Required work
Copy every record below exactly as it stands.

Stored data
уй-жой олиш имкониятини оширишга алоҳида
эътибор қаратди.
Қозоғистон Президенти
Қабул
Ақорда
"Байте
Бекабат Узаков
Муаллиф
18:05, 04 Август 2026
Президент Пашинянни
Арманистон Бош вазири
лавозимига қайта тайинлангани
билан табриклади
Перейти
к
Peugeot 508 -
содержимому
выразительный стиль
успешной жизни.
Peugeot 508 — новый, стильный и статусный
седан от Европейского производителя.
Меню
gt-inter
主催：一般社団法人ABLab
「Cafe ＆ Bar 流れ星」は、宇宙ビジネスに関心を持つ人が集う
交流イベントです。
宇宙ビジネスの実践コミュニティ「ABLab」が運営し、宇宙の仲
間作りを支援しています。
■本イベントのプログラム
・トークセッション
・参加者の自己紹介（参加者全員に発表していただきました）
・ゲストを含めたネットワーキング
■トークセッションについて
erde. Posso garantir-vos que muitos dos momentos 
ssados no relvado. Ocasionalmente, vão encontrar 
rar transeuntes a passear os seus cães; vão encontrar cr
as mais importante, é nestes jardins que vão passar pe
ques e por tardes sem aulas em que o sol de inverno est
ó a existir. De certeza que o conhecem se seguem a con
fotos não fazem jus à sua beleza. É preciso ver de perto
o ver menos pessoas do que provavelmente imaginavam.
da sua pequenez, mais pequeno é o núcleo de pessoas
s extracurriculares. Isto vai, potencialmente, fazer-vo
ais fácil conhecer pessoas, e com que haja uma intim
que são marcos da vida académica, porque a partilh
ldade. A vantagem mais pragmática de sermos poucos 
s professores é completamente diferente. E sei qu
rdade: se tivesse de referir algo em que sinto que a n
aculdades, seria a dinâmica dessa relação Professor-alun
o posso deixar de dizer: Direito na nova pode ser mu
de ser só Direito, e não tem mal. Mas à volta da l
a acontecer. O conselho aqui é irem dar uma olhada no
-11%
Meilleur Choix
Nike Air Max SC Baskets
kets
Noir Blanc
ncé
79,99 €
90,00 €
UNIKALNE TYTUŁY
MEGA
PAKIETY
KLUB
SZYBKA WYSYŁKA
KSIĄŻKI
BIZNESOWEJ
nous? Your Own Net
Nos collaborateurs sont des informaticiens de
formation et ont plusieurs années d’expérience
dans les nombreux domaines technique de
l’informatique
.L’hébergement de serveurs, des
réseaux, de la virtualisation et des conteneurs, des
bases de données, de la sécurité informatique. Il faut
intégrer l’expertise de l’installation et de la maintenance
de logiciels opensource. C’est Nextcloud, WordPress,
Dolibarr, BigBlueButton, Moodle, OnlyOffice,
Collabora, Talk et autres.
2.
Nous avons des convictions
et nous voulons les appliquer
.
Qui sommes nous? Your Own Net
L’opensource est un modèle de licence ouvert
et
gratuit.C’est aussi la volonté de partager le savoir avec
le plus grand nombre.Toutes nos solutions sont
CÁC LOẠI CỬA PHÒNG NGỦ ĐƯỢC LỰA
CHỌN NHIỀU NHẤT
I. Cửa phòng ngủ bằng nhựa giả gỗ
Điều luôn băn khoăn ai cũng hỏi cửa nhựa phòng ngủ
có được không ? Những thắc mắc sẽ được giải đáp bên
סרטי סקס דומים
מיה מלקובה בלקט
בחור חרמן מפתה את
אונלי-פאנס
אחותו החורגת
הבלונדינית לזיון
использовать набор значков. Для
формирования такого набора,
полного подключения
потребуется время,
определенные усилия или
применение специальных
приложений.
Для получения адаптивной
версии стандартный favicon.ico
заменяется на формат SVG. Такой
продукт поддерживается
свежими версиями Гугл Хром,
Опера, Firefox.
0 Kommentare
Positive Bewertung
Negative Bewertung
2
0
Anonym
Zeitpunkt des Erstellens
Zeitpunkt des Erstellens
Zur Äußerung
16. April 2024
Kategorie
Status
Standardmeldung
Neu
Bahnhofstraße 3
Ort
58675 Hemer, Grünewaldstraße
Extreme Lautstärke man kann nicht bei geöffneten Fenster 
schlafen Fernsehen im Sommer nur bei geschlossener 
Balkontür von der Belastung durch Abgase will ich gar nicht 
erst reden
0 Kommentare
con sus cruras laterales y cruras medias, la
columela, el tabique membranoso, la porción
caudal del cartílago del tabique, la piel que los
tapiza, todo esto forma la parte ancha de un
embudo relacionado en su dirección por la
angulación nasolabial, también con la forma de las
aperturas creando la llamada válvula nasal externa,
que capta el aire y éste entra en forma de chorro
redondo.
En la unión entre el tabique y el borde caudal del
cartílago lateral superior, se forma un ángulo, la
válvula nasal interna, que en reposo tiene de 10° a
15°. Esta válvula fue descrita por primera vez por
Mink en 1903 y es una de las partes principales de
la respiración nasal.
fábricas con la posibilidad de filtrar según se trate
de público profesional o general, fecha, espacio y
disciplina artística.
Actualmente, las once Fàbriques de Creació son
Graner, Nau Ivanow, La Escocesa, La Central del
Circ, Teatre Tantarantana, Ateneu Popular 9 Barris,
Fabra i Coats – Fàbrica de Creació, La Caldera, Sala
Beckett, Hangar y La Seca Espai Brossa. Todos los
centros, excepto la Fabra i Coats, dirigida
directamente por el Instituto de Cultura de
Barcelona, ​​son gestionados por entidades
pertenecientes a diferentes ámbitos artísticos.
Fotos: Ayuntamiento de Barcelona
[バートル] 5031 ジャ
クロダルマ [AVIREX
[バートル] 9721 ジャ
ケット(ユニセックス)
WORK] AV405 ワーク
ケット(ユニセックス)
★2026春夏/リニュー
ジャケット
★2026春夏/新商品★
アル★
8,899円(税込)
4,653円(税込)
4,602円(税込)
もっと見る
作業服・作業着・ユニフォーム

Output for this task
уй-жой олиш имкониятини оширишга алоҳида
эътибор қаратди.
Қозоғистон Президенти
Қабул
Ақорда
"Байте
Бекабат Узаков
Муаллиф
18:05, 04 Август 2026
Президент Пашинянни
Арманистон Бош вазири
лавозимига қайта тайинлангани
билан табриклади
Перейти
к
Peugeot 508 -
содержимому
выразительный стиль
успешной жизни.
Peugeot 508 — новый, стильный и статусный
седан от Европейского производителя.
Меню
gt-inter
主催：一般社団法人ABLab
「Cafe ＆ Bar 流れ星」は、宇宙ビジネスに関心を持つ人が集う
交流イベントです。
宇宙ビジネスの実践コミュニティ「ABLab」が運営し、宇宙の仲
間作りを支援しています。
■本イベントのプログラム
・トークセッション
・参加者の自己紹介（参加者全員に発表していただきました）
・ゲストを含めたネットワーキング
■トークセッションについて
erde. Posso garantir-vos que muitos dos momentos 
ssados no relvado. Ocasionalmente, vão encontrar 
rar transeuntes a passear os seus cães; vão encontrar cr
as mais importante, é nestes jardins que vão passar pe
ques e por tardes sem aulas em que o sol de inverno est
ó a existir. De certeza que o conhecem se seguem a con
fotos não fazem jus à sua beleza. É preciso ver de perto
o ver menos pessoas do que provavelmente imaginavam.
da sua pequenez, mais pequeno é o núcleo de pessoas
s extracurriculares. Isto vai, potencialmente, fazer-vo
ais fácil conhecer pessoas, e com que haja uma intim
que são marcos da vida académica, porque a partilh
ldade. A vantagem mais pragmática de sermos poucos 
s professores é completamente diferente. E sei qu
rdade: se tivesse de referir algo em que sinto que a n
aculdades, seria a dinâmica dessa relação Professor-alun
o posso deixar de dizer: Direito na nova pode ser mu
de ser só Direito, e não tem mal. Mas à volta da l
a acontecer. O conselho aqui é irem dar uma olhada no
-11%
Meilleur Choix
Nike Air Max SC Baskets
kets
Noir Blanc
ncé
79,99 €
90,00 €
UNIKALNE TYTUŁY
MEGA
PAKIETY
KLUB
SZYBKA WYSYŁKA
KSIĄŻKI
BIZNESOWEJ
nous? Your Own Net
Nos collaborateurs sont des informaticiens de
formation et ont plusieurs années d’expérience
dans les nombreux domaines technique de
l’informatique
.L’hébergement de serveurs, des
réseaux, de la virtualisation et des conteneurs, des
bases de données, de la sécurité informatique. Il faut
intégrer l’expertise de l’installation et de la maintenance
de logiciels opensource. C’est Nextcloud, WordPress,
Dolibarr, BigBlueButton, Moodle, OnlyOffice,
Collabora, Talk et autres.
2.
Nous avons des convictions
et nous voulons les appliquer
.
Qui sommes nous? Your Own Net
L’opensource est un modèle de licence ouvert
et
gratuit.C’est aussi la volonté de partager le savoir avec
le plus grand nombre.Toutes nos solutions sont
CÁC LOẠI CỬA PHÒNG NGỦ ĐƯỢC LỰA
CHỌN NHIỀU NHẤT
I. Cửa phòng ngủ bằng nhựa giả gỗ
Điều luôn băn khoăn ai cũng hỏi cửa nhựa phòng ngủ
có được không ? Những thắc mắc sẽ được giải đáp bên
סרטי סקס דומים
מיה מלקובה בלקט
בחור חרמן מפתה את
אונלי-פאנס
אחותו החורגת
הבלונדינית לזיון
использовать набор значков. Для
формирования такого набора,
полного подключения
потребуется время,
определенные усилия или
применение специальных
приложений.
Для получения адаптивной
версии стандартный favicon.ico
заменяется на формат SVG. Такой
продукт поддерживается
свежими версиями Гугл Хром,
Опера, Firefox.
0 Kommentare
Positive Bewertung
Negative Bewertung
2
0
Anonym
Zeitpunkt des Erstellens
Zeitpunkt des Erstellens
Zur Äußerung
16. April 2024
Kategorie
Status
Standardmeldung
Neu
Bahnhofstraße 3
Ort
58675 Hemer, Grünewaldstraße
Extreme Lautstärke man kann nicht bei geöffneten Fenster 
schlafen Fernsehen im Sommer nur bei geschlossener 
Balkontür von der Belastung durch Abgase will ich gar nicht 
erst reden
0 Kommentare
con sus cruras laterales y cruras medias, la
columela, el tabique membranoso, la porción
caudal del cartílago del tabique, la piel que los
tapiza, todo esto forma la parte ancha de un
embudo relacionado en su dirección por la
angulación nasolabial, también con la forma de las
aperturas creando la llamada válvula nasal externa,
que capta el aire y éste entra en forma de chorro
redondo.
En la unión entre el tabique y el borde caudal del
cartílago lateral superior, se forma un ángulo, la
válvula nasal interna, que en reposo tiene de 10° a
15°. Esta válvula fue descrita por primera vez por
Mink en 1903 y es una de las partes principales de
la respiración nasal.
fábricas con la posibilidad de filtrar según se trate
de público profesional o general, fecha, espacio y
disciplina artística.
Actualmente, las once Fàbriques de Creació son
Graner, Nau Ivanow, La Escocesa, La Central del
Circ, Teatre Tantarantana, Ateneu Popular 9 Barris,
Fabra i Coats – Fàbrica de Creació, La Caldera, Sala
Beckett, Hangar y La Seca Espai Brossa. Todos los
centros, excepto la Fabra i Coats, dirigida
directamente por el Instituto de Cultura de
Barcelona, ​​son gestionados por entidades
pertenecientes a diferentes ámbitos artísticos.
Fotos: Ayuntamiento de Barcelona
[バートル] 5031 ジャ
クロダルマ [AVIREX
[バートル] 9721 ジャ
ケット(ユニセックス)
WORK] AV405 ワーク
ケット(ユニセックス)
★2026春夏/リニュー
ジャケット
★2026春夏/新商品★
アル★
8,899円(税込)
4,653円(税込)
4,602円(税込)
もっと見る
作業服・作業着・ユニフォーム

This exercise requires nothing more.